TASK GOAL: Pick out each line of the material that contains the word "sediments" and copy those lines.

EXERCISE MATERIALS:
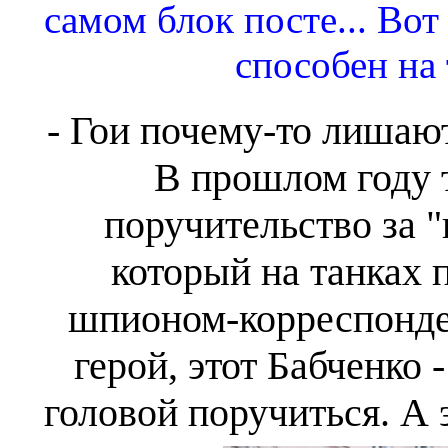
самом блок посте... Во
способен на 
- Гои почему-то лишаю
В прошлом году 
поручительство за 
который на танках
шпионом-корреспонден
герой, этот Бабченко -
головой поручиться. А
---
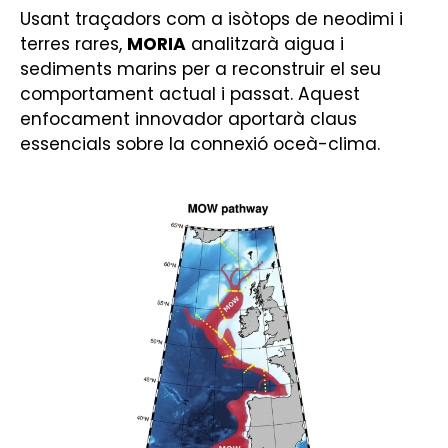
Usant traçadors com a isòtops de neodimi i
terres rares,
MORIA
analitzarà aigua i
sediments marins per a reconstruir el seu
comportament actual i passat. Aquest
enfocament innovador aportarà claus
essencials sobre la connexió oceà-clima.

PROBLEM SOLUTION:
sediments marins per a reconstruir el seu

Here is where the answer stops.